▶ **Task item**
Write the next portion of the memoir passage below about a first video game console received in Russia, beginning right after its final sentence.

▶ **Document passage**
Insofar as I can recall, my first console was a surprise gift from a visiting relative, an unexpected and (at the time) incomprehensible boon. Gaming was still very new to the Russian mainstream, and while I understood enough to be excited, I had absolutely no idea what to expect. There were no commercials on the television. There were no video game magazines that I was aware of. Nobody I knew owned anything more advanced than a Game and Watch trinket, more mechanical marvel than digital art. The console came in a colorful (in that early 90’s way), tape encrusted box bearing a photograph of a black, plastic thingamabob. Both the lettering on the package and the instructions were printed in pictographs, mysterious and inscrutable foreign symbols. I’ll never know for sure what language the text was in. I’ll never find the box, even if, by some miracle, it still exists.

I don’t remember much of what transpired between our receiving the enigmatic treasure and those first moments of play. The system, which was, in fact, black and plastic, came with a single cartridge, which was yellow and plastic. When we turned it on, the television began to play a melancholy chip tune. There was a pixel sky, a pixel ocean, and a line of pixel beach, complete with palm trees. On opposing sides of the screen stood two pixel figures, presumably a man and a woman.

▶ **Provided material**
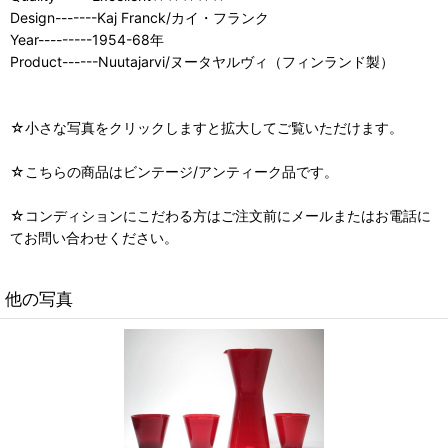
Design-------Kaj Franck/カイ・フランク
Year---------1954-68年
Product------Nuutajarvi/ヌータヤルヴィ（フィンランド製）
☆小さな写真をクリックしますと拡大してご覧いただけます。
☆こちらの商品はビンテージ/アンティーク品です。
☆コンディションにこだわる方はご注文前にメールまたはお電話に
てお問い合わせください。
他の写真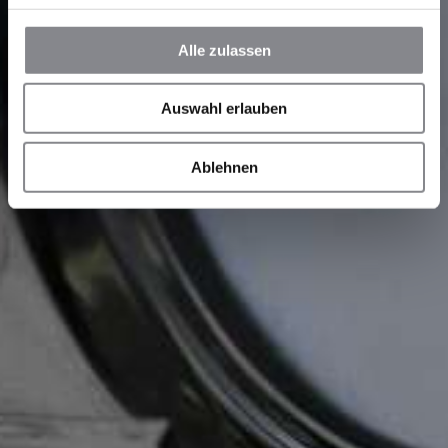
Alle zulassen
Auswahl erlauben
Ablehnen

▶ **Answer**
In the space between them stood a wall of more incomprehensible pictographs, each line marked by the much more familiar Arabic numerals. I quickly discovered that I could cycle from line to line using the directional buttons on the controller (which, at the time, appeared to be delightfully alien and thrillingly advanced, like some artifact out of a science fiction movie), and that moving past the bottom of the list would bring up a whole new page, make the man and the woman take a step toward one another, and move the big, pixel sun down closer to the horizon. In the end, it was night on the beach. The man and the woman sat together around a bonfire…I think. Or maybe they kissed? Google hasn’t been especially helpful (maybe I’m not searching for the right terms), so all I have to go on is my memory. How many copies of that bootleg cartridge were ever assembled, I wonder — a few thousand, a few hundred, just the one? How many are still intact?

I remember feeling a bit sorry for the couple, because they only got to be together for such a very short while; when I cycled back through the end of the list, it would be morning again, and they would be frozen once more, staring at one another from opposite corners of the screen. Looking back at it now, I am more than a little haunted by the tableaux.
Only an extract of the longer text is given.